L’idée de reprendre ce concept de voix s’est imposée comme une évidence. Il est repris des textes de Gilligan (2009) et d’un article de Molinier (2015) qui montrent bien comment une voix n’est pas égale à une autre, le contexte dans lequel elle est énoncée « favorise » plus ou moins son écoute. « Or Gilligan situe la voix – le sujet – dans un faisceau de relations, indissociable de son environnement proximal. Une voix, c’est l’incarnation d’un corps “relationné”, en quête d’expression. L’insistance sur “la disposition à écouter” est alors capitale, une voix est entendue ou elle ne l’est pas. Ainsi, le tribunal rabbinique est fait pour écouter la voix du mari, non celle de l’épouse. L’assemblée nationale a été pensée pour faire résonner avantageusement les tribuns. Ce qui compte n’est plus une intériorité psychologique autodéfinie, mais l’expression du sujet – dont le destin devient indissociable de sa réception, de qui l’écoute. A la question de “Qui suis-je ?” doit s’ajouter, voire se substituer “Qui m’entend ?” »[1]

A travers une dizaine de vignettes, nous avons pu repérer diverses problématiques rencontrées, nous avons pu mettre en évidence ce qui se fait dans les institutions, mais aussi, ce qui encore trop souvent s’interrompt, voire ne se fait pas.

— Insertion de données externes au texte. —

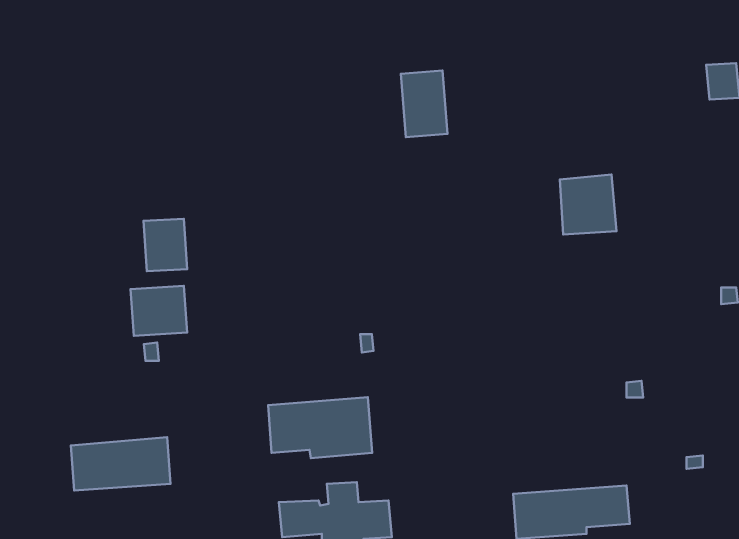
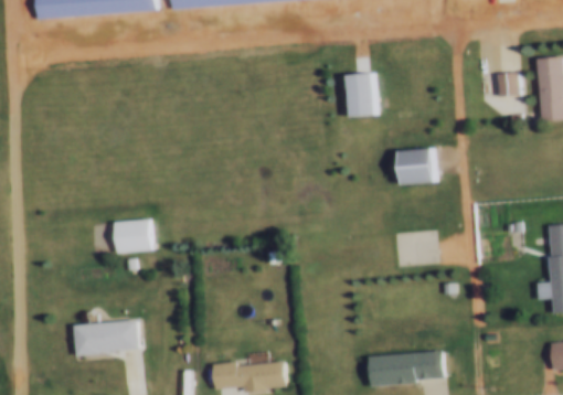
building: [401,71,448,137] -> [347,74,378,118]
building: [144,219,187,271] -> none
building: [268,397,372,458] -> none

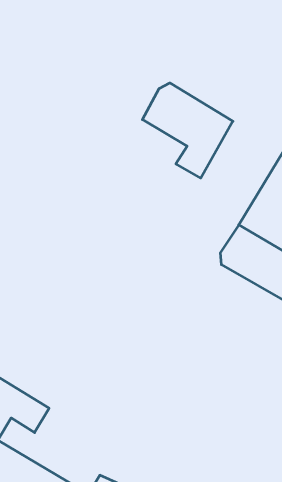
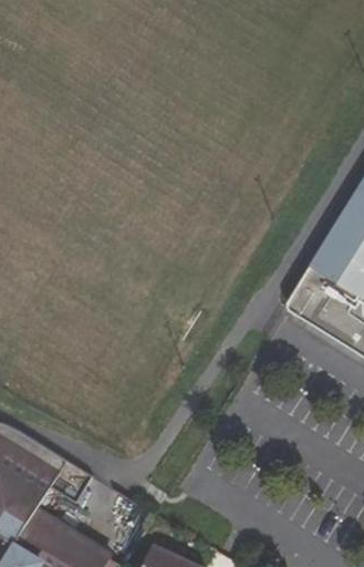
building: [142,83,233,178] -> none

Les exemples moissonnés sont doublement intéressants.

Du côté des familles

Tout d’abord, nous tenons à souligner que chaque vignette donne à voir et à comprendre les multiples difficultés et les obstacles vécus par chacune de ces familles :

Au-delà de la confrontation à des réalités économiques difficiles, des réalités culturelles ou plus sociales viennent également dégrader les situations.

ATD Quart Monde[2] parle « de pauvreté monétaire et de pauvreté “en conditions de vie” » : les vignettes mettent bien le doigt sur ce dernier point.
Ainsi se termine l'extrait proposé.